# Extracted text:
━━━━━━━━━━━━━━━━
José Aveiro

Personal information
- Full name: José Raúl Aveiro Lamas
- Date of birth: 18 July 1936
- Place of birth: Asunción, Paraguay
- Date of death: 19 October 2024 (aged 88)
- Height: 1.77 m (5 ft 10 in)
- Position(s): Striker

Senior career*
- Years: Team / Apps / (Gls)
- 1958: Sportivo Luqueño
- 1959–1962: Valencia / 32 / (15)
- 1961–1963: Valencia Mestalla / 22 / (6)
- 1963–1964: Elche / 15 / (1)
- 1964–1965: Ontinyent / 28 / (1)
- 1965–1966: Constància / 24 / (0)
- Total:  / 121 / (23)

International career
- 1957–1959: Paraguay / 12 / (7)

= José Aveiro =

Paraguayan footballer (1936–2024)

José Raúl Aveiro Lamas (18 July 1936 – 19 October 2024) was a Paraguayan professional footballer who played as a striker.
He was in Paraguay's squad for the 1958 FIFA World Cup.
━━━━━━━━━━━━━━━━
# Questions to answer:
1/ Retype the part of the José Aveiro text that opens with the words containing "Personal information" and closes with "Elche / 15 / (1)".
2/ Answer these questions from the José Aveiro text:
(a) Where was he born?
(b) Which team did he play for in 1963–1964?
(c) For which World Cup was he in Paraguay's squad?
3/ Using the José Aveiro text, show how its senior-career total of 121 appearances and 23 goals is made up.

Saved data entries
━━━━━━━━━━━━━━━━
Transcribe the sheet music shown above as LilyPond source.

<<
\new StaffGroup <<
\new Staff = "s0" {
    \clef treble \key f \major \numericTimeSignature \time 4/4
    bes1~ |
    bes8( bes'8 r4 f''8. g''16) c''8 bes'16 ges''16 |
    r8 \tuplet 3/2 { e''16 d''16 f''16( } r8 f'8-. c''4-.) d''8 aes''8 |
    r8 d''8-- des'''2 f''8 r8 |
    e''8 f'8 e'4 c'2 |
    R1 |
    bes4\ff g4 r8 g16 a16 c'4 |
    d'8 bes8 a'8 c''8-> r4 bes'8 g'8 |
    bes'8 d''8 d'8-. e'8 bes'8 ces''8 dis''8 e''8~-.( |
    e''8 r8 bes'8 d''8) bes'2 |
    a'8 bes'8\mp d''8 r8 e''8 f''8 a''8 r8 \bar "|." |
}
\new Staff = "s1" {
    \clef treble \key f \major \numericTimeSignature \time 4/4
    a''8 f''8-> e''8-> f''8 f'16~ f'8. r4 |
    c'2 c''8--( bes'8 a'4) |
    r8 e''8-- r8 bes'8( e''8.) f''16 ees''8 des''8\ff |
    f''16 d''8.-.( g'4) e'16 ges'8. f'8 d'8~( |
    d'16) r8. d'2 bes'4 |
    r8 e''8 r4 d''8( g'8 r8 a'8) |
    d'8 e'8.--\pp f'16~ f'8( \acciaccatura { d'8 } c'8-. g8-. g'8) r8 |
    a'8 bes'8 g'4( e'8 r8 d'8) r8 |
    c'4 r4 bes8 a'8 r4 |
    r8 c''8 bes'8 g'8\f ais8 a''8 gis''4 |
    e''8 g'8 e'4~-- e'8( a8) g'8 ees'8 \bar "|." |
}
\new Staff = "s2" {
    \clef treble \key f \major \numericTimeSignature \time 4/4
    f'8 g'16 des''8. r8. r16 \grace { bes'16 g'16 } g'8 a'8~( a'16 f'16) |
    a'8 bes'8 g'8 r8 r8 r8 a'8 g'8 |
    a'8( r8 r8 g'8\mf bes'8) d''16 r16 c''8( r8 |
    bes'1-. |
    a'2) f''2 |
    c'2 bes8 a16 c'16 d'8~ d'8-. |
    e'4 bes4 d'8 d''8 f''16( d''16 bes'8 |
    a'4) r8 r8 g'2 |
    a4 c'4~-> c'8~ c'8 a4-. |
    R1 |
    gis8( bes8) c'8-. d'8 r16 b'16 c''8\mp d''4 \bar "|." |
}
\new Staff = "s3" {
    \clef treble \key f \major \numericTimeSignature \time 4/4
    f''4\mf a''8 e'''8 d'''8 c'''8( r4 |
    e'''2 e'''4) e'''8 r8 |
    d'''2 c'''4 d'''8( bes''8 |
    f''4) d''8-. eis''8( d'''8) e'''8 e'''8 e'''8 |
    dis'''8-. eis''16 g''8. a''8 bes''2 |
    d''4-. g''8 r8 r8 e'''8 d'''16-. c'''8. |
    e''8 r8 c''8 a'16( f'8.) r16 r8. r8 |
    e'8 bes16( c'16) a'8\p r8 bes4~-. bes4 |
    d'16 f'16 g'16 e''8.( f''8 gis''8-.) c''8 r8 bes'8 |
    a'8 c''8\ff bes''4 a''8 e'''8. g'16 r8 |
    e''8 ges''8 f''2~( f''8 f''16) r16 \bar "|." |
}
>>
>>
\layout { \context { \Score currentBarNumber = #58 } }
━━━━━━━━━━━━━━━━
# Responses:
1/
Personal information
- Full name: José Raúl Aveiro Lamas
- Date of birth: 18 July 1936
- Place of birth: Asunción, Paraguay
- Date of death: 19 October 2024 (aged 88)
- Height: 1.77 m (5 ft 10 in)
- Position(s): Striker

Senior career*
- Years: Team / Apps / (Gls)
- 1958: Sportivo Luqueño
- 1959–1962: Valencia / 32 / (15)
- 1961–1963: Valencia Mestalla / 22 / (6)
- 1963–1964: Elche / 15 / (1)

2/
(a) Asunción, Paraguay
(b) Elche
(c) The 1958 FIFA World Cup

3/ The total is the sum of the appearances and goals listed for Valencia (32, 15), Valencia Mestalla (22, 6), Elche (15, 1), Ontinyent (28, 1) and Constància (24, 0). No figures are given for Sportivo Luqueño.